Provided records:
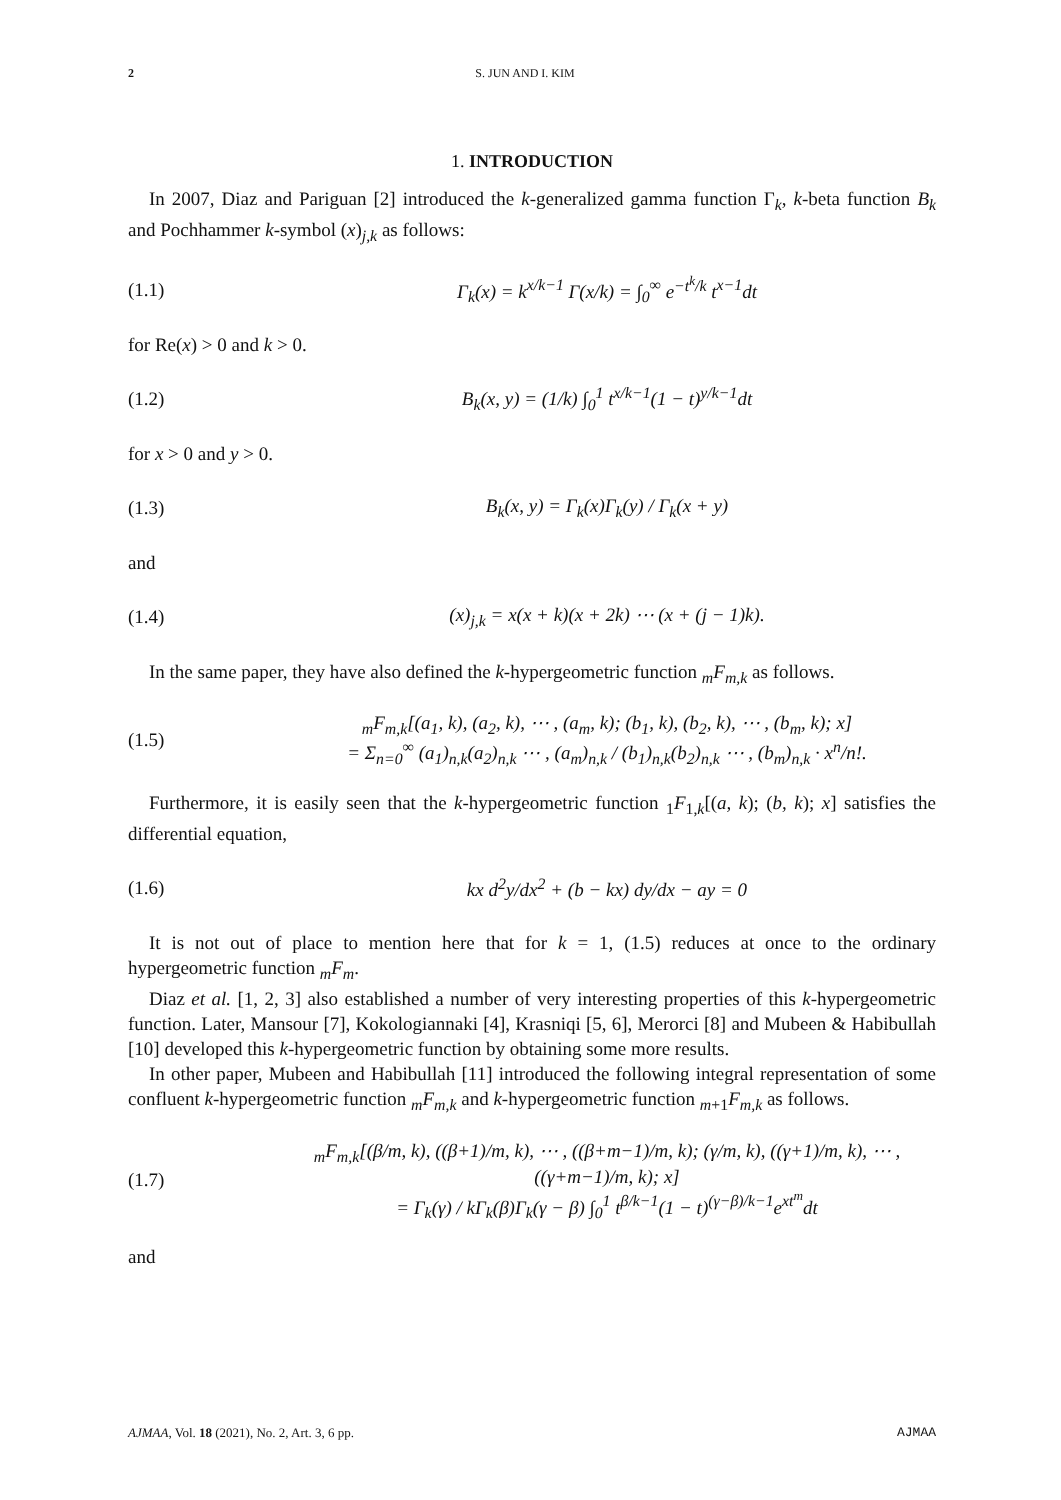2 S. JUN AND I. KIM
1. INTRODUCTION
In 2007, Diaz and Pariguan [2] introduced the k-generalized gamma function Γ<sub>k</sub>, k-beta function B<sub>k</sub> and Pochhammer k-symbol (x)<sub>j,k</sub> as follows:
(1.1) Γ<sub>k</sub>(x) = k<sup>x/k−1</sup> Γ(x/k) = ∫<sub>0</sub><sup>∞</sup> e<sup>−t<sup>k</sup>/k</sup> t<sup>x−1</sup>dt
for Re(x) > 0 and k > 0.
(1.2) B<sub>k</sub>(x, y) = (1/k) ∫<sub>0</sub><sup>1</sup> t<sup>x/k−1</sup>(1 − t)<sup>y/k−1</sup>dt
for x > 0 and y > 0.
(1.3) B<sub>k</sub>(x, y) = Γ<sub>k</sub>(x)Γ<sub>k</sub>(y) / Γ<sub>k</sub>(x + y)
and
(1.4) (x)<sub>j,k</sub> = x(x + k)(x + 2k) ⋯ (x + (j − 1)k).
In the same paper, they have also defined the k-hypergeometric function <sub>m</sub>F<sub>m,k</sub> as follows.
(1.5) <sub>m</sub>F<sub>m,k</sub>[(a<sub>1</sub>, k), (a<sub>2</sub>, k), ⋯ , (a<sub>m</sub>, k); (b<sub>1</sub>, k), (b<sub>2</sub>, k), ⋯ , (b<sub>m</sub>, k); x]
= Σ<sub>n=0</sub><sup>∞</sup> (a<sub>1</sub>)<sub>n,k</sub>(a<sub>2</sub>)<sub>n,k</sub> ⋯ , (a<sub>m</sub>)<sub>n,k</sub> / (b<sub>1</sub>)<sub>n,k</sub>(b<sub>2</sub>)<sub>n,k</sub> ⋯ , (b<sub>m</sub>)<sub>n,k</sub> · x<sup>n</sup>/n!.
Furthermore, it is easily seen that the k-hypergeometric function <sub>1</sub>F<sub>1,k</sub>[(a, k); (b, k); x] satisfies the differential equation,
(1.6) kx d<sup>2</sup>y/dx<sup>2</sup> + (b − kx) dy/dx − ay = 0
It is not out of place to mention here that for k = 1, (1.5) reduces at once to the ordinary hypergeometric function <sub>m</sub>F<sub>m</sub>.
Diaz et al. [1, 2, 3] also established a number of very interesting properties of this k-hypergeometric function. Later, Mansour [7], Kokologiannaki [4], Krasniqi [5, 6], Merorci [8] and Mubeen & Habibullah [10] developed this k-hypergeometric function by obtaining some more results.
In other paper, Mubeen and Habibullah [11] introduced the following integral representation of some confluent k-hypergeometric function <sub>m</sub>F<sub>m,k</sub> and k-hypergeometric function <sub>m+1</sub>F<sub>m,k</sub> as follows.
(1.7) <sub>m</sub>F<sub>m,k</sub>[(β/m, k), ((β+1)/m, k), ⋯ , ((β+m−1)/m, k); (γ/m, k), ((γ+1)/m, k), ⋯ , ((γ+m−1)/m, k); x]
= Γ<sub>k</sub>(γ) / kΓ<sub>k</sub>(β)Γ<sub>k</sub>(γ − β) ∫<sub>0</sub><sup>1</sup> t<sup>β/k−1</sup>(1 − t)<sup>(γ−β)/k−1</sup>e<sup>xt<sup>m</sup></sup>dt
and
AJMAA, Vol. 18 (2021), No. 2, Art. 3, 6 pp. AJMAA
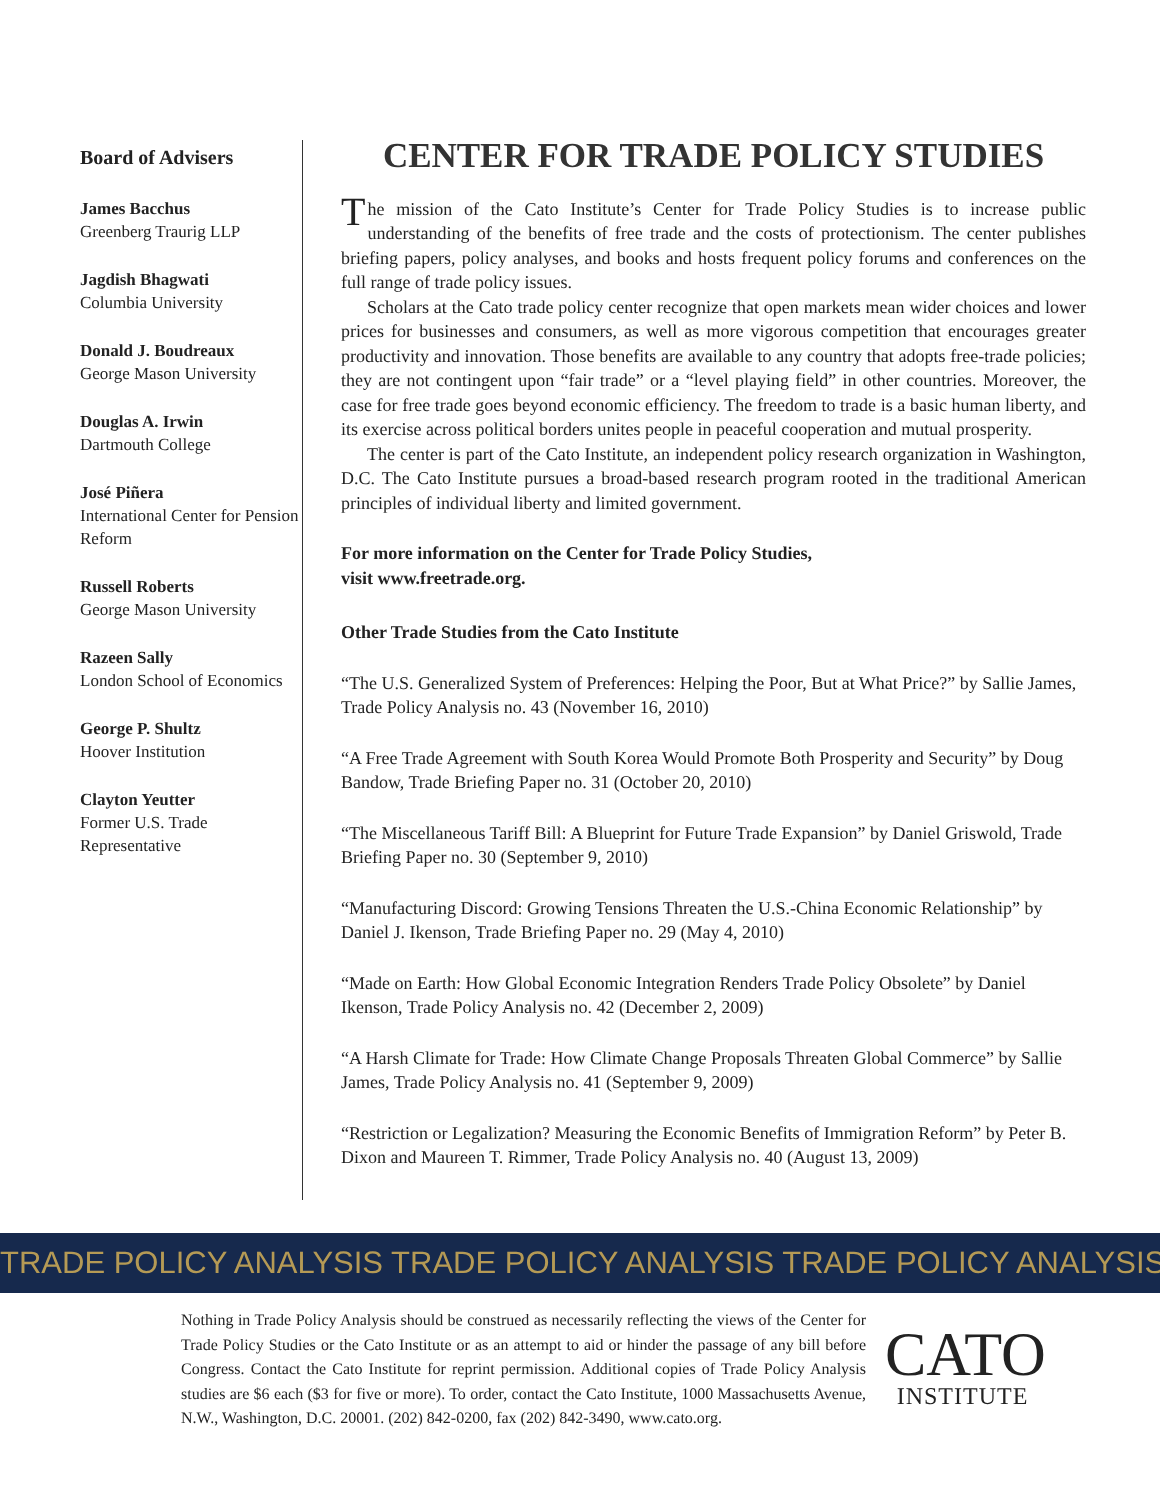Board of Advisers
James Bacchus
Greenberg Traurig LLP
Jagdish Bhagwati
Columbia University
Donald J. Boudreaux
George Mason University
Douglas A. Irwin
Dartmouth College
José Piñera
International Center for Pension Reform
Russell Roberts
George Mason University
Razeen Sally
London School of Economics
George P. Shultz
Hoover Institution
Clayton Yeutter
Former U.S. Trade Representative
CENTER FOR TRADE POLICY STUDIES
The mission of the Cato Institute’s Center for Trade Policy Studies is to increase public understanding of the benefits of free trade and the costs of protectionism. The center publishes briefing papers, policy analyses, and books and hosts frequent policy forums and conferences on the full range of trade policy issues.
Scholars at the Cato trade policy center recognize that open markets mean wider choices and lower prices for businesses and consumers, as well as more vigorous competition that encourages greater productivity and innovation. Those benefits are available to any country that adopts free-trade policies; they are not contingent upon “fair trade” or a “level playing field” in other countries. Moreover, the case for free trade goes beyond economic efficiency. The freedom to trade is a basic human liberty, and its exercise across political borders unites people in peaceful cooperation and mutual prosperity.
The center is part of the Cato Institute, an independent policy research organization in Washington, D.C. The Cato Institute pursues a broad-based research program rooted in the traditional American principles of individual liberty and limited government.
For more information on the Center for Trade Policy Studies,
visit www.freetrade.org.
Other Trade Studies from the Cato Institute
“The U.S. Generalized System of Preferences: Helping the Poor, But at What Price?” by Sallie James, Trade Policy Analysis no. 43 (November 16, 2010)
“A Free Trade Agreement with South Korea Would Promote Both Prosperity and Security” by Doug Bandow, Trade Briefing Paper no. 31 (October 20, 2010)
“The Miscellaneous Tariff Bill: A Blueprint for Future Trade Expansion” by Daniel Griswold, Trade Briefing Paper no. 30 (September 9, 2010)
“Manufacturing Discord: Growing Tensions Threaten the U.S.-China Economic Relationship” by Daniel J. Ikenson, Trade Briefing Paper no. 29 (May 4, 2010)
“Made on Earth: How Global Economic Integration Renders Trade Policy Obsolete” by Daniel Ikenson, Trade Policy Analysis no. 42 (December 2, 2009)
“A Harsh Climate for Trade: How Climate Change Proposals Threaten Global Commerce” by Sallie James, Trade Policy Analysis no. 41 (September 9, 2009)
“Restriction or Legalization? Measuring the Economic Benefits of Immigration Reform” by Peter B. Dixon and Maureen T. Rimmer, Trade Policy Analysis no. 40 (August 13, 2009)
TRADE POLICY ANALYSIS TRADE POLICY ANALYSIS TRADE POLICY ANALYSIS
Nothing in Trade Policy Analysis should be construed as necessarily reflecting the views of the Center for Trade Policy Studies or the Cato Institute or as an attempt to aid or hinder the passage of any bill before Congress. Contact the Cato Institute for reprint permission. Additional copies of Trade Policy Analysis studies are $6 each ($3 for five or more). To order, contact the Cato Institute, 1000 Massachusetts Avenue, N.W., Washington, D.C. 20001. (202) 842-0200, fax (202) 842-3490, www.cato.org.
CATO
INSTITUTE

---

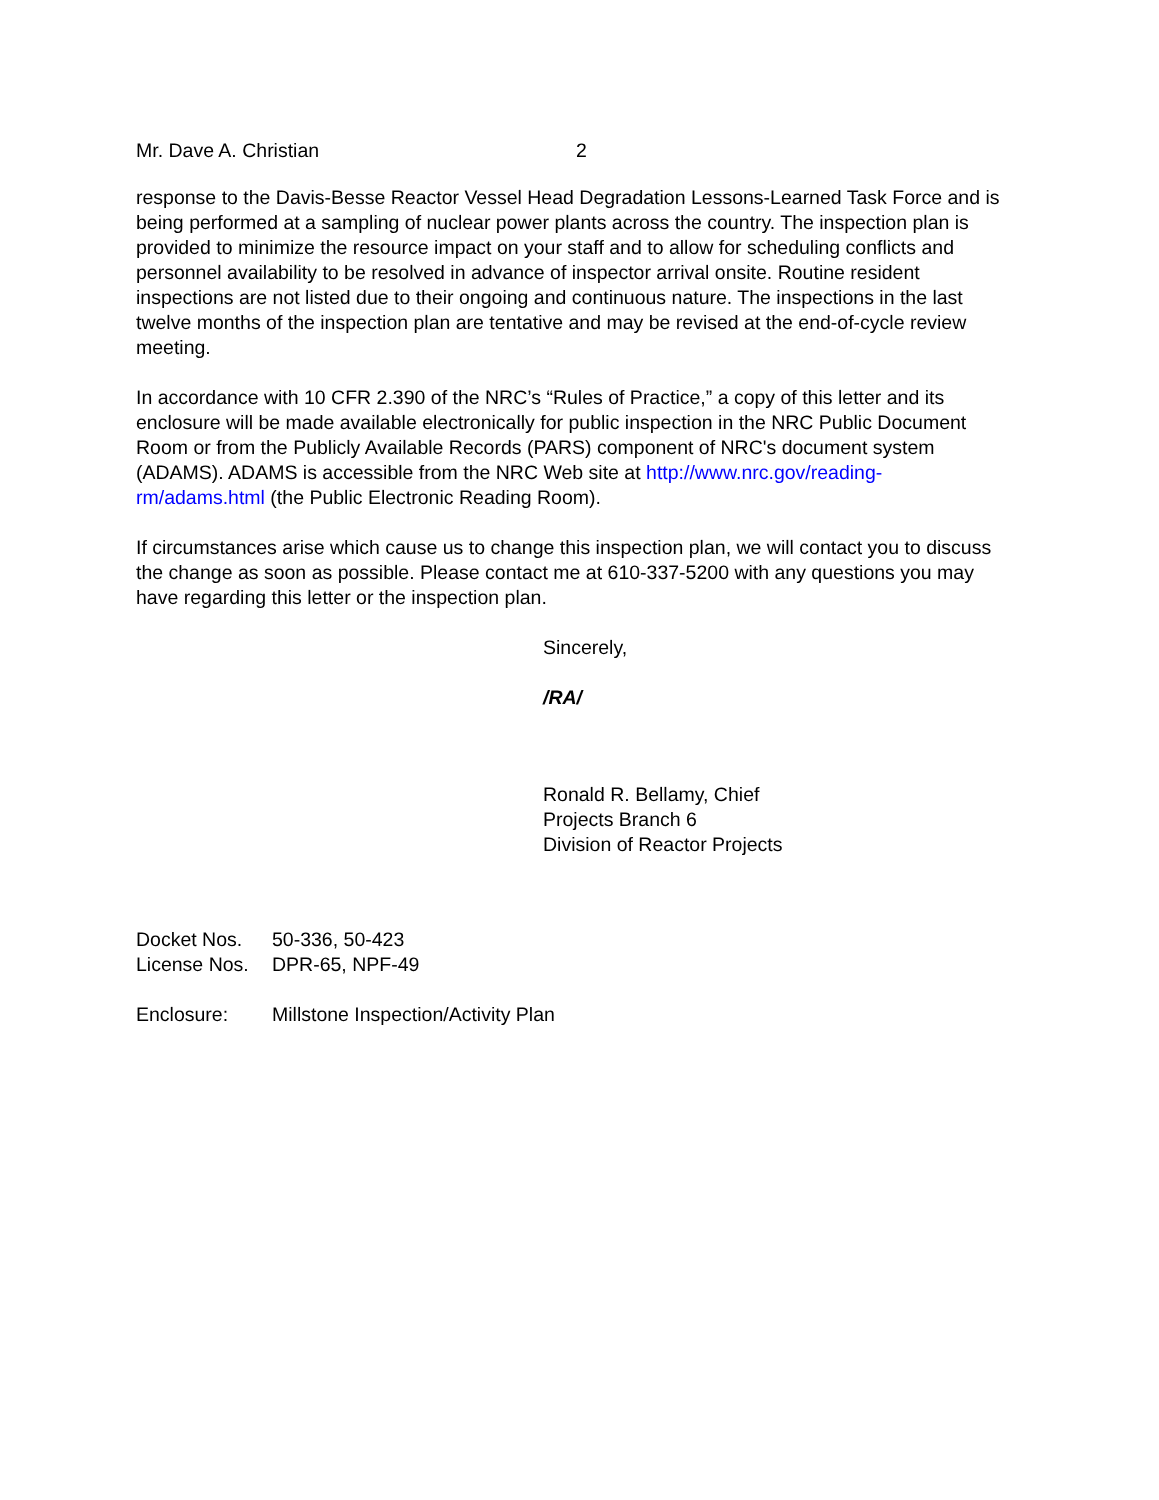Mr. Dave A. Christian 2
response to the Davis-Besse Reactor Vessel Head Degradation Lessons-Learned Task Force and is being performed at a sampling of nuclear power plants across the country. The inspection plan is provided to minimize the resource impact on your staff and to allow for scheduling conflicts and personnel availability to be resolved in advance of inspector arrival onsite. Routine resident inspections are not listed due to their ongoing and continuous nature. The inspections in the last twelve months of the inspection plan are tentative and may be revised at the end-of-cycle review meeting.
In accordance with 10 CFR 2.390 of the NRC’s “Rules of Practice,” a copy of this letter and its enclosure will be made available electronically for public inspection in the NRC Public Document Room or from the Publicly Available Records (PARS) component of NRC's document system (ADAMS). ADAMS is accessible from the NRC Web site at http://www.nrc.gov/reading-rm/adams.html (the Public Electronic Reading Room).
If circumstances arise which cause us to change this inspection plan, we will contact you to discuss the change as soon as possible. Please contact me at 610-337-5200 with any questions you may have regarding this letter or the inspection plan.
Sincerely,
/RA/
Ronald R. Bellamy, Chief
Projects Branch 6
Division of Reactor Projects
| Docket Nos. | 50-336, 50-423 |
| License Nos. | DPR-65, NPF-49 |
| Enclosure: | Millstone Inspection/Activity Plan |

Requirement: In the preceding material, find each line holding the word "Sallie" and copy it out.

Response box:
“The U.S. Generalized System of Preferences: Helping the Poor, But at What Price?” by Sallie James, Trade Policy Analysis no. 43 (November 16, 2010)
“A Harsh Climate for Trade: How Climate Change Proposals Threaten Global Commerce” by Sallie James, Trade Policy Analysis no. 41 (September 9, 2009)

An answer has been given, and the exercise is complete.